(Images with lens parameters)
────────────────

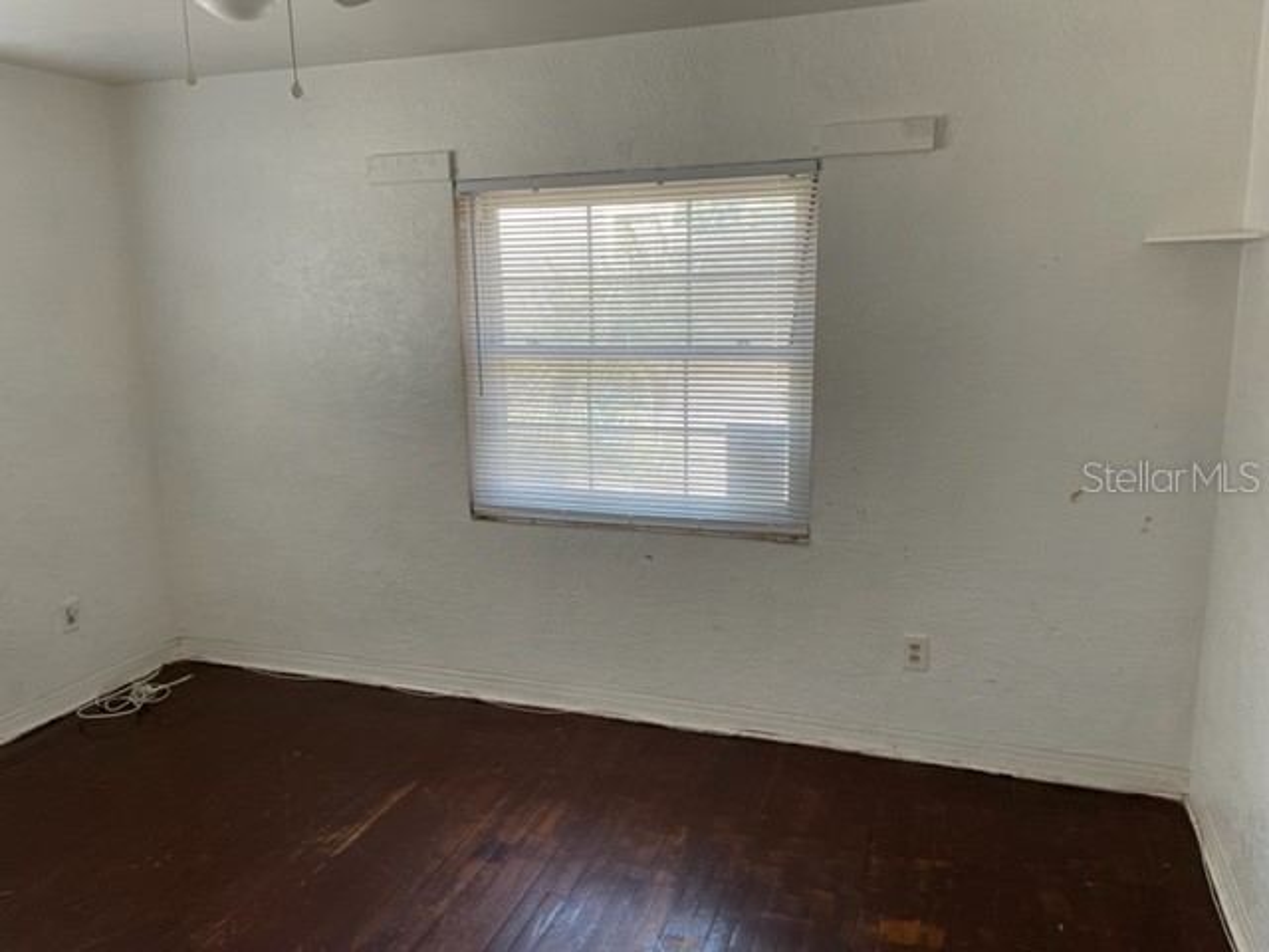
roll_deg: +1.7
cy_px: 476
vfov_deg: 53.1
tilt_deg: -8.6
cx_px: 634
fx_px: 953
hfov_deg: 67.3
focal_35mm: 26
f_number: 1.6
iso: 100
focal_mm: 4.2
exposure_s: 1/120
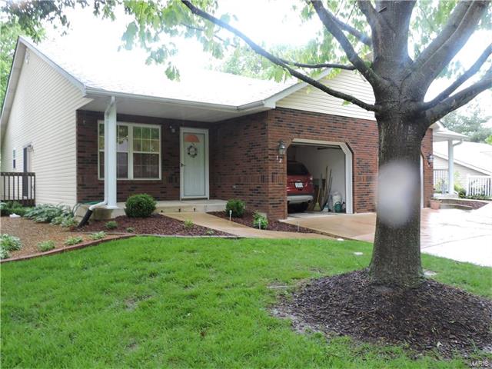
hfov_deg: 60.0
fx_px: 426
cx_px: 246
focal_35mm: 30
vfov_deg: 46.8
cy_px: 184
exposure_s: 1/30
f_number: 3.1
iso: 280
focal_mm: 5.4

────────────────

**Activity:** Exactly as written, give every entry again, but not the pictures.

**Task solution:**
roll_deg: +1.7
cy_px: 476
vfov_deg: 53.1
tilt_deg: -8.6
cx_px: 634
fx_px: 953
hfov_deg: 67.3
focal_35mm: 26
f_number: 1.6
iso: 100
focal_mm: 4.2
exposure_s: 1/120
hfov_deg: 60.0
fx_px: 426
cx_px: 246
focal_35mm: 30
vfov_deg: 46.8
cy_px: 184
exposure_s: 1/30
f_number: 3.1
iso: 280
focal_mm: 5.4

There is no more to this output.